The Cost Negotiation Committee has since forced a substantial rollback, bringing the projected outlay into the ₹60,000–70,000 crore band and anchoring the official public estimate near ₹66,000 crore, a level the government considers high but strategically justifiable in light of regional naval dynamics.

With the CNC now understood to have closed its work, the focus inside South Block has shifted to financial vetting and inter‑ministerial scrutiny before the proposal is placed before the CCS. Senior officials indicate that the Defence Ministry aims to secure CCS clearance within the current financial year, enabling signature of the main contract by late FY 2025–26 and the release of an initial payment tranche soon thereafter.

This aligns with internal Navy planning that anticipates the first submarine entering service roughly seven years after contract signature, i.e. in the early 2030s, provided there are no slippages in design freeze and production ramp‑up.

Operationally, P‑75(I) is central to closing India’s widening undersea capability gap at a time when both China and Pakistan are adding modern platforms at a faster clip. The Chinese Navy’s expanding presence in the IOR, combined with Pakistan’s induction of Chinese‑origin AIP submarines, has sharpened the urgency of fielding a more survivable conventional fleet that can conduct sea‑denial operations, protect sea lanes and support deterrence in the Arabian Sea and Bay of Bengal.

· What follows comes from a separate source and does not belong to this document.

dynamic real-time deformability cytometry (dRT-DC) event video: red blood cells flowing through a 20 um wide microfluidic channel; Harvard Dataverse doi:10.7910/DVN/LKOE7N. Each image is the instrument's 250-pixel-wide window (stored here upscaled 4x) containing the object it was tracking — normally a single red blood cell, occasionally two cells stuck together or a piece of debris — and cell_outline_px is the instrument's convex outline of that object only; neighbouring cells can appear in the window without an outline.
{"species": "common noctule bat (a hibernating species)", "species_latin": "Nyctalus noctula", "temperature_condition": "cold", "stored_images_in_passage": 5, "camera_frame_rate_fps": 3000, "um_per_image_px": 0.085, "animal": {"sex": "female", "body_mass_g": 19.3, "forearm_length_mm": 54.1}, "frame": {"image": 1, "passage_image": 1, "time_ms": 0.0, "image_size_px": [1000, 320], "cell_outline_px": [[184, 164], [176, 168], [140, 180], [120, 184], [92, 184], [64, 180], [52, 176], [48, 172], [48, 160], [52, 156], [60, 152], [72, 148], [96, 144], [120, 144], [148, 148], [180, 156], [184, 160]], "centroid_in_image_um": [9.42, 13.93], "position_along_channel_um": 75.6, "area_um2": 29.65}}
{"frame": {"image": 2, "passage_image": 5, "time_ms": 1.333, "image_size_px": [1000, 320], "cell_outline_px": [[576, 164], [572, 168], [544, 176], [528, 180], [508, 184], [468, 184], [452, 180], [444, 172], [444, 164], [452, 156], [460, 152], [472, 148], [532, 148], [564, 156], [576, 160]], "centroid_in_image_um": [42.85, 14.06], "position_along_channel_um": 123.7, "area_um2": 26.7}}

From an industrial and technological perspective, the program is expected to deepen India’s shipbuilding ecosystem through long‑term workshare for MDL and a host of tier‑II and tier‑III suppliers, while also embedding complex welding, modular construction and systems‑integration skills in the domestic base.

The technology transfer package, especially in relation to fuel‑cell AIP, quieting technologies and integrated platform management systems, is seen as a bridge to future indigenous designs and possible exports under an Indian design leadership model.

Despite the forward movement, residual risks remain. Any last‑minute hardening of positions on liability, intellectual property, indigenous content thresholds or through‑life support terms could stretch timelines beyond the currently anticipated three‑month window for CCS clearance.

Moreover, the Navy’s 30‑year submarine plan is already behind schedule, and further delay in P‑75(I) would compound pressure on legacy platforms that are nearing the end of their safe operational lives and require either life extensions or phased retirement.

Yet, political and strategic signalling suggests that the leadership views P‑75(I) as a flagship modernisation project, comparable in strategic weight to major fighter and air defence acquisitions, and is prepared to absorb the fiscal burden given the deteriorating undersea balance in the wider Indo‑Pacific.

If the CCS does accord approval within the projected three‑month span and the contract is concluded within the 2025–26 fiscal, the Navy would secure a predictable pipeline of advanced submarines stretching into the next decade, buying crucial time for parallel indigenous initiatives such as a follow‑on conventional line and nuclear attack submarine projects.